Purpose: EPCA, a nuclear matrix protein, has been identified as a novel prostate cancer marker through protein profiling analyses comparing prostate cancer and its normal counterpart. A recent study of prostate biopsy specimens revealed that EPCA stained positive in the cancer negative biopsy cores of individuals with cancer at later biopsy. We clarified the relationship between EPCA expression and clinicopathological parameters, including grade and stage. Morphological characteristics of EPCA positive cells in noncancerous tissues were also analyzed.
Materials and methods: Prostate tissue specimens were obtained from 50 patients with localized prostate cancer and 10 with invasive bladder cancer. EPCA expression was analyzed with a polyclonal antibody. Anti-P504S/anti-p63/anti-34betaE12 monoclonal antibodies were used for adjunct diagnosis for prostatic intraepithelial neoplasia. A monoclonal antibody, CD45RO, was used to confirm inflammatory infiltrates surrounding focal atrophic glands.
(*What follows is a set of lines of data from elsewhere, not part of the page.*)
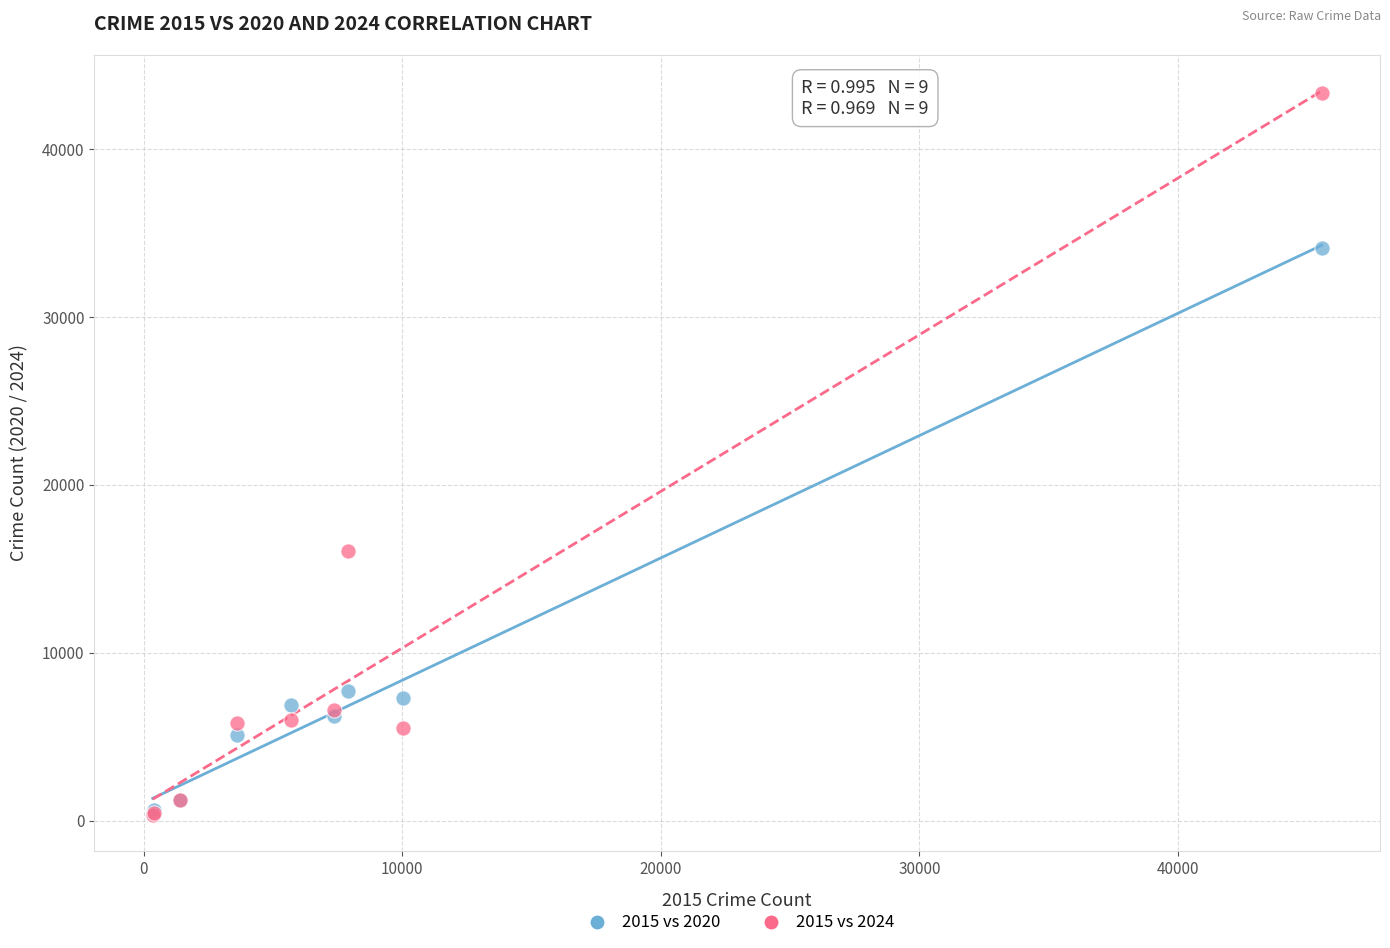

Across all series, what Y value is closest to 21838?

16043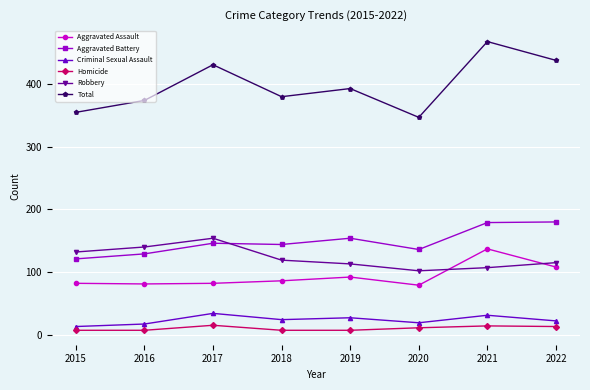

True or false: Aggravated Assault and Total intersect in this chart.

False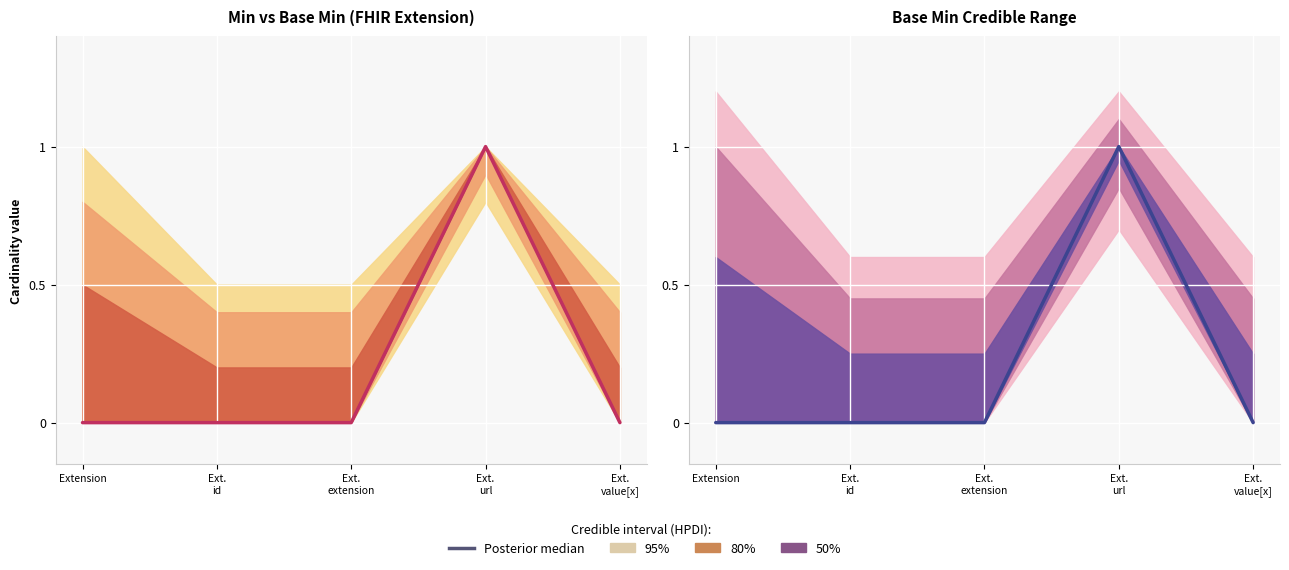

Reading left to right, list all the values displayed in this chart.

Extension=0	Ext.
id=0	Ext.
extension=0	Ext.
url=1	Ext.
value[x]=0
Results: EPCA staining was positive in the prostate samples of 94% of patients with prostate cancer but it was completely negative in samples from patients with bladder cancer. There was no correlation of EPCA staining intensity with Gleason grade or pT stage. In noncancerous tissues adjacent to major cancer foci EPCA was positive in 86% of prostate cancers. Most EPCA positive glands adjacent to cancer consisted of prostatic intraepithelial neoplasia and proliferative inflammatory atrophy.
Conclusions: EPCA seems to reflect nuclear matrix alterations that occur in the earlier stage of prostate carcinogenesis. Individuals in whom the prostate is influenced by this field effect may be detected with this new biomarker.